Why far too many take Social Security far too early


I just visited my mother. She’s 97. The trip over was short; she’s in an assisted-living facility right across the street.

Today’s report: “Couldn’t hear the people at dinner, couldn’t hear the TV, eyes hurt from reading …”

“Why am I still alive?” she asked. “I never expected to live this long.”

“You’re 97, but you look 79 … well, 89.” I said. “There are plenty of people even older. Worldwide, we’re talking a half-million centenarians. In 30 years they’ll number 3 million.”

“Well, good for them. I’d rather be dead.”

“I’m taking you to dinner tomorrow. You need cheering up.”

It was a bad day. But the last two were good, with jokes and laughter.

That’s life. We can’t count on dying on time, but almost all of us do. Consequently, far too many of us take Social Security far too early. More than two-fifths of us take retirement benefits at 62 and pass up 76 percent higher benefits (inflation-adjusted) if we wait until 70. That’s a huge differential. But only 2 percent wait until 70.

How come?

First, lots of people — about one-fifth — are out of money and simply have to collect.

Second, Social Security tells us it doesn’t matter if we collect less early or more late — on average we’ll end up with the same. “So,” its staff says, “you might as well collect early.”

Third, we’re superstitious. Surely just contemplating long life will produce instant death.

Those in the first bucket have no choice. Those in the second bucket, who act on Social Security’s “on average” advice, are being badly misled. When it comes to our finances, we can’t play the averages. Instead, we hedge downside risk by diversifying our investments and buying insurance.

Social Security doesn’t understand this, but none of us is living a version of the movie “Groundhog Day,” where we get to die over and over again and, on average, die at our life expectancy. No, we get to die just once. And that once can be at 97 or later. My proof’s across the street.

Social Security also doesn’t realize that in giving us initial collection date choices, it’s selling Methuselah insurance — insurance against living a long, long time. When we forgo eight years of benefits to get much higher benefits as long as we live, those forgone benefits represent the premium Social Security is charging to provide us more money if and when we need it in old and very old age.

Dying is cheap. You die, the bills stop. Living, now that’s expensive. Each year is another year of housing, clothing and feeding yourself, not to mention medical expenses. And, trust me, when you’re really old you need money, lots of it — for the hearing aids, the dentures, the special glasses, the home health aides — none of which is covered by Medicare.

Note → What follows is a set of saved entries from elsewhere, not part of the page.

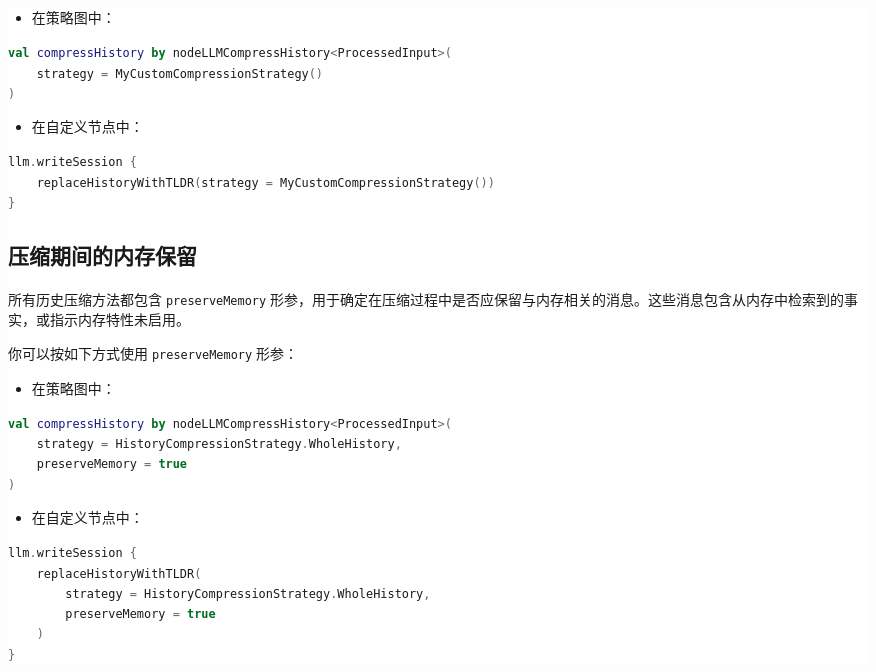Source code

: * 在策略图中：



```kotlin
val compressHistory by nodeLLMCompressHistory<ProcessedInput>(
    strategy = MyCustomCompressionStrategy()
)
```


* 在自定义节点中：



```kotlin
llm.writeSession {
    replaceHistoryWithTLDR(strategy = MyCustomCompressionStrategy())
}
```


## 压缩期间的内存保留

所有历史压缩方法都包含 `preserveMemory` 形参，用于确定在压缩过程中是否应保留与内存相关的消息。这些消息包含从内存中检索到的事实，或指示内存特性未启用。

你可以按如下方式使用 `preserveMemory` 形参：

* 在策略图中：



```kotlin
val compressHistory by nodeLLMCompressHistory<ProcessedInput>(
    strategy = HistoryCompressionStrategy.WholeHistory,
    preserveMemory = true
)
```


* 在自定义节点中：



```kotlin
llm.writeSession {
    replaceHistoryWithTLDR(
        strategy = HistoryCompressionStrategy.WholeHistory,
        preserveMemory = true
    )
}
```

So we can’t play the averages when it comes to insuring against life-span risk, any more than we can play the averages when it comes to buying homeowners insurance. We have to focus on the worst-case scenarios — living too long and the house burning down.

What about those in bucket three, who are too scared to wish their wishes? There are lots of these folks. “My parents died young. I’ve got their genes. No way I’ll outlive them. The money’s right there for the taking. And I’m going to take it now while I still can.”

Here’s my advice to those in bucket two. Social Security is the last place to go to learn about Social Security. Its 40,000 well-meaning, but severely undertrained staff members are administering a system with literally hundreds of thousands of rules — perhaps the most complex institution bureaucrats have yet devised. And none of these 40,000 people have been told that they are selling Methuselah (aka longevity) insurance.

As for those in bucket three, please realize that, financially speaking, early death is salvation. Late death is penury. So believing you will die young and acting on that belief when it comes to collecting Social Security is jinxing yourself for sure.